Robinson and his team started working aggressively to tweak their community strategy: “engage, educate and empower.” Dozens of community meetings followed, each one a chance to speak honestly and transparently about UCAN’s intentions and core principles, including their organization’s unrivaled diversity.

Robinson and his team presented community members with a promise to provide real value for North Lawndale, ensuring the use of local vendors and working with subcontractors to hire local labor.

They began to change hearts and minds. And UCAN’s most ardent supporters became better informed as well.

“The loudmouths were quieted,” said Storey. “Once those people understood what type of kids [UCAN] would be housing and saw the hiring plan, the community jumped on board.”

“They were on point,” Rice said. “They were engaged. They were willing to listen. And they were able to build trust before they even started groundbreaking.”

North Lawndale residents had been duped before. But UCAN wasn’t making empty promises.

Delivering

In 2015 alone, UCAN spent nearly $600,000 on services from local vendors in North Lawndale.

And at every turn, leadership sought out the diversity that UCAN expects of its own organization. Sixty percent of subcontractors working on the North Lawndale campus development were minority- or women-owned businesses. And after extensive negotiations, UCAN was able to secure 45 new hires among its subcontractors for the project. All were local workers.

Major North Lawndale institutions began taking note.

“I could not be prouder of the job that UCAN did on diversity in hiring and vendor relationships,” said Kevin Sutton.

Sutton is the Vice President of the Foundation for Homan Square, a nonprofit organization founded to oversee the redevelopment of former Sears properties in the area. It has transformed the original Sears Tower, now called Nichols Tower, into a hub for job training, arts education and leadership development.

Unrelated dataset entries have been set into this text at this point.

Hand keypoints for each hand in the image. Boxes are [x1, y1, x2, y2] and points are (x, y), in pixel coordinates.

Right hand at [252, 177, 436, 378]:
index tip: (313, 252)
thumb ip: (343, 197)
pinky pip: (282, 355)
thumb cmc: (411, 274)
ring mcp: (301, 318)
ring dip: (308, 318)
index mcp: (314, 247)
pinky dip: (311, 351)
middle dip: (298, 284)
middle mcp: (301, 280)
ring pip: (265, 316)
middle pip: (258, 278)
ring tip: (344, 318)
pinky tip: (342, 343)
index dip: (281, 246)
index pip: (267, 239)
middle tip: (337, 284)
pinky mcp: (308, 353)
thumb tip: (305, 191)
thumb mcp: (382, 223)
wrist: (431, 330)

“That makes a huge difference. That’s how you change the story. That’s how you make an impact.”

If community-focused hiring and spending changed the story, buildings transformed the tone. UCAN broke ground on its new campus in 2013. The weeds and tall grass of a vacant lot were replaced with bustling activity as the lot started to transform.

“When I saw the first renderings of the buildings from UCAN I was just thrilled,” Sutton said. “I believe when you build beautiful things it changes people’s entire perception. It’s gorgeous. And it’s so thoughtfully designed.”

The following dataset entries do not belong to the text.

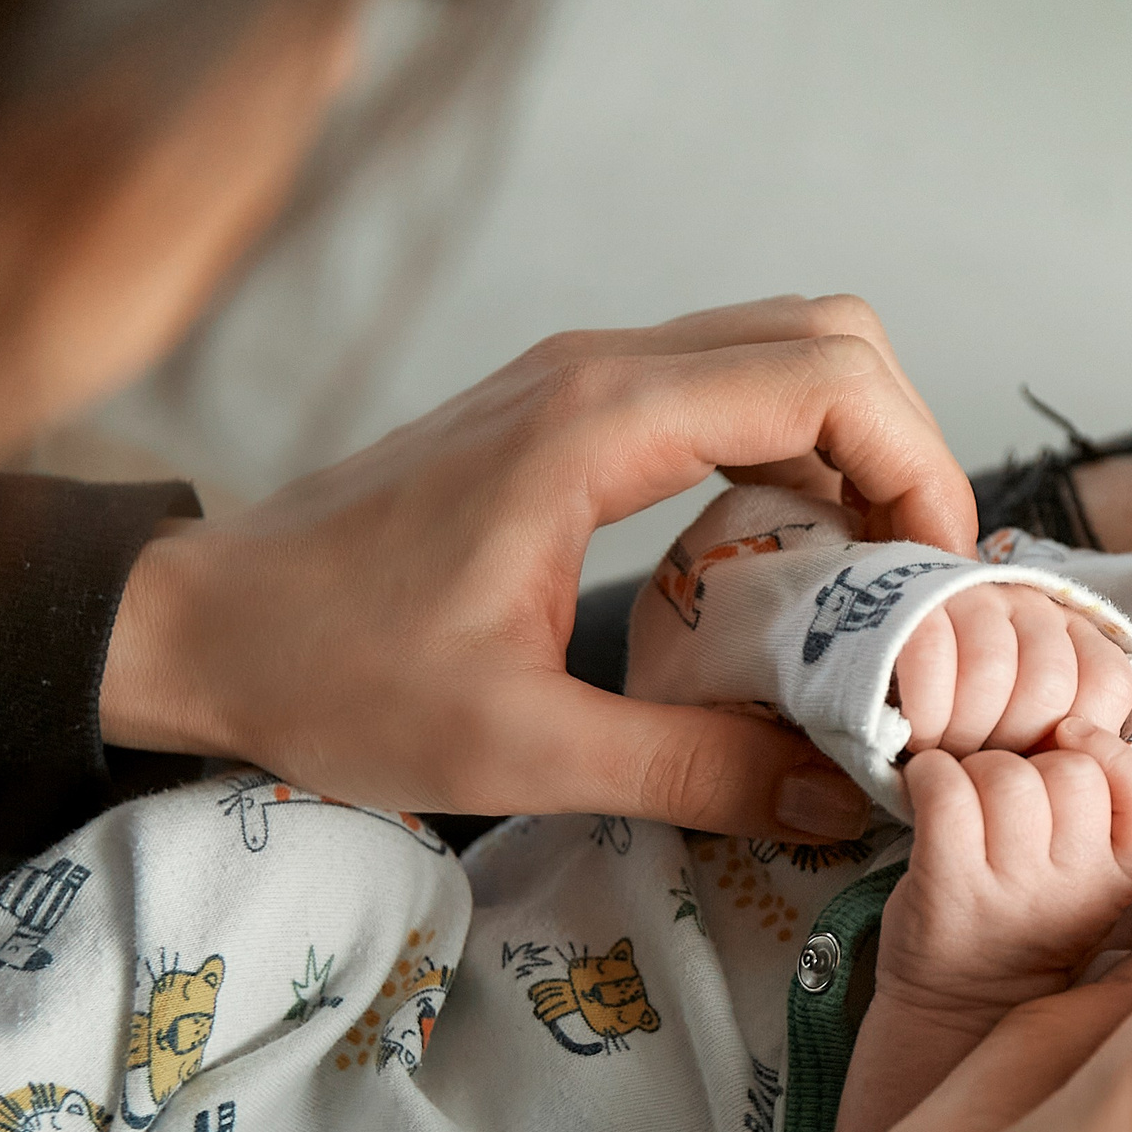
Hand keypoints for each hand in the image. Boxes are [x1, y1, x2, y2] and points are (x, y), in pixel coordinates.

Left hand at [100, 295, 973, 836]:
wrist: (194, 624)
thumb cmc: (329, 675)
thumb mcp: (521, 750)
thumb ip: (693, 770)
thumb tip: (834, 796)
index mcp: (599, 425)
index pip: (826, 377)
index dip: (918, 465)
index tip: (937, 575)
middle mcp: (600, 369)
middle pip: (826, 335)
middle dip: (904, 445)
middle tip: (914, 576)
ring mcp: (577, 377)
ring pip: (776, 349)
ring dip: (847, 445)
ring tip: (860, 578)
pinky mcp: (561, 407)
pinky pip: (717, 389)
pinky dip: (782, 451)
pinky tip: (774, 561)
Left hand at [885, 718, 1131, 1018]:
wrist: (961, 1003)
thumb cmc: (1025, 917)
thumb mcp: (1089, 877)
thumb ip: (1102, 812)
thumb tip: (1077, 717)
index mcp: (1124, 879)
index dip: (1112, 755)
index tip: (1072, 747)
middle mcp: (1077, 888)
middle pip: (1071, 770)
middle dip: (1031, 761)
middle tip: (1006, 793)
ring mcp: (1014, 891)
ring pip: (1008, 776)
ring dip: (975, 768)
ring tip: (966, 799)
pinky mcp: (950, 888)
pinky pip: (947, 790)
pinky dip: (929, 776)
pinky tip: (926, 791)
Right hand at [892, 583, 1131, 755]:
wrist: (883, 663)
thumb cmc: (967, 721)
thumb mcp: (1027, 734)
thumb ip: (1064, 745)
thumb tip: (1087, 769)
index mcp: (1074, 636)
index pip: (1107, 681)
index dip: (1073, 739)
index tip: (1036, 764)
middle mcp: (1033, 606)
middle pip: (1049, 684)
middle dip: (1012, 743)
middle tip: (984, 767)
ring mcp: (975, 598)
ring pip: (990, 671)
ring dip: (965, 731)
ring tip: (949, 754)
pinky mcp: (917, 603)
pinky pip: (930, 658)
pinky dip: (926, 712)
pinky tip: (919, 735)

Across the street from the project, Pastor Storey was amazed.

“It used to be that I came to church some mornings and I would shake my head,” he said. “It was nothing but weeds and trees.”

“Now it’s beautiful.”

Not only is it beautiful. It is functional. Each detail, from the parking lot, to the way in which youth housing is offset from the main street, to the material of the walls in the residences, is purposeful.

“They’ve put forward a significant investment, not just in buildings, but in people,” Sutton said. “That’s the turning point: When you see the value of the people who don’t even work for you.”

UCAN CEO Tom Vanden Berk is proud of what his team has been able to accomplish thus far.

“Our new campus is the culmination of years of commitment by many dedicated people,” he said. “UCAN now is well positioned for many years to come to build strong youth and families through compassionate healing, education and empowerment.”

It is with that empathy and quality of work that UCAN honors the ground on which it now stands.

Where one pillar of the community has fallen, another has finally risen.